Adult-acquired flatfoot or posterior tibial tendon dysfunction tends to lead to a gradual loss of the arch. The posterior tibial muscle is a deep muscle in the back of the calf. It is a long tendon that extends from above the ankle and attaches into several sites around the arch of the foot. This muscle acts like a stirrup on the inside of the foot supporting the arch. The posterior tibial muscle stabilizes the arch and creates a rigid platform for walking and running. If this muscle and/or tendon is damaged or torn, the arch loses its stability and collapses, resulting to a flatfoot.
Podiatrists recommend surgery to give patients a stable and functional foot. Depending on the severity of the deformity, this corrective surgery will require several procedures.
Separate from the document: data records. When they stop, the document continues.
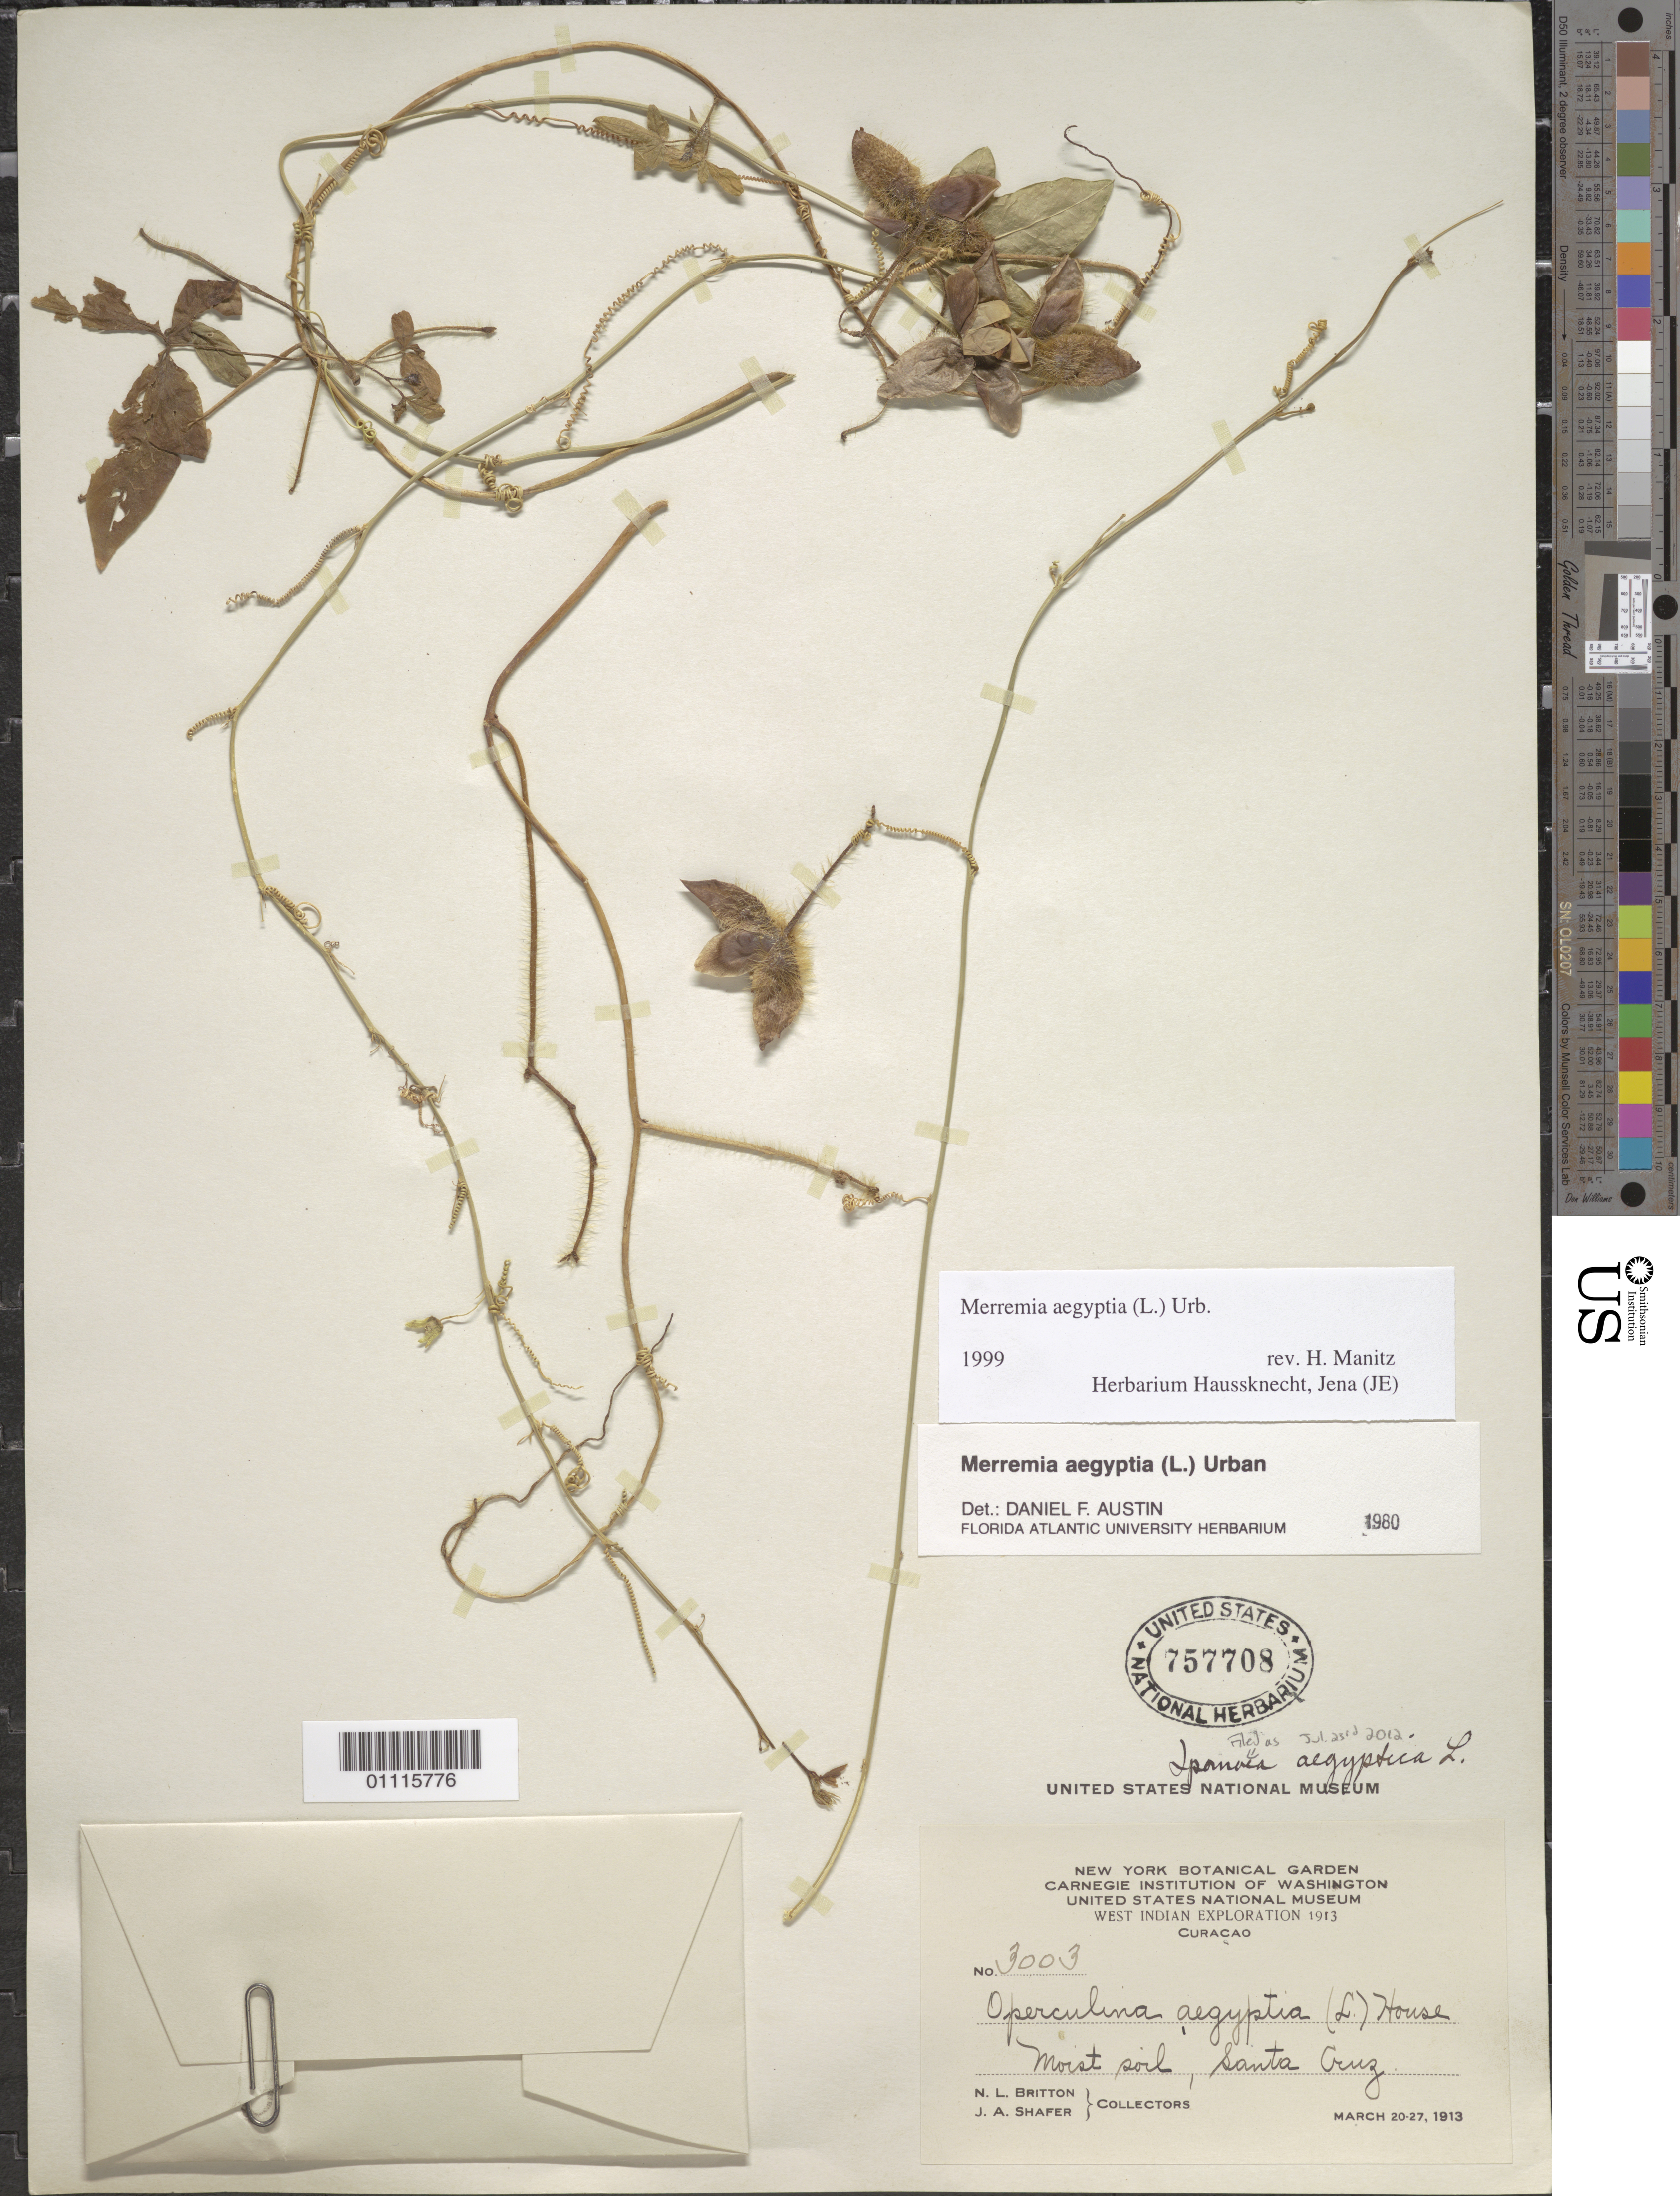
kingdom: Plantae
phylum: Tracheophyta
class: Magnoliopsida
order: Solanales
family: Convolvulaceae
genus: Distimake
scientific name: Distimake aegyptius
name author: (L.) A. R. Simões & Staples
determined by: Strong, Mark T., (BOT), Smithsonian Institution - National Museum of Natural History (UNITED STATES)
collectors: N. Britton & J. A. Shafer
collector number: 3003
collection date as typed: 20 Mar 1913 to 27 Mar 1913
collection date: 1913-03-20/1913-03-27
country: Curaçao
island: Curaçao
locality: Moist soil, Santa Cruz.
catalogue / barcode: US 757708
These may include:
- Tenosynovectomy – a procedure to clean away (debridement) and remove any of the inflamed tissue around the tendon.
- Osteotomy – removal of a portion of the heel bone (calcaneus) to move the foot structure back into alignment.
- Tendon Transfer – in which replacement fibers from another tendon are inserted to help repair damage.
- Lateral Column Lengthening – implants a small piece of bone (usually from the hip) outside the heel bone to create the proper bone alignment and rebuild the arch.
- Arthrodesis – fusing one or more bones together to eliminate any joint movement, which stabilizes the foot and prevents any further deterioration or damage.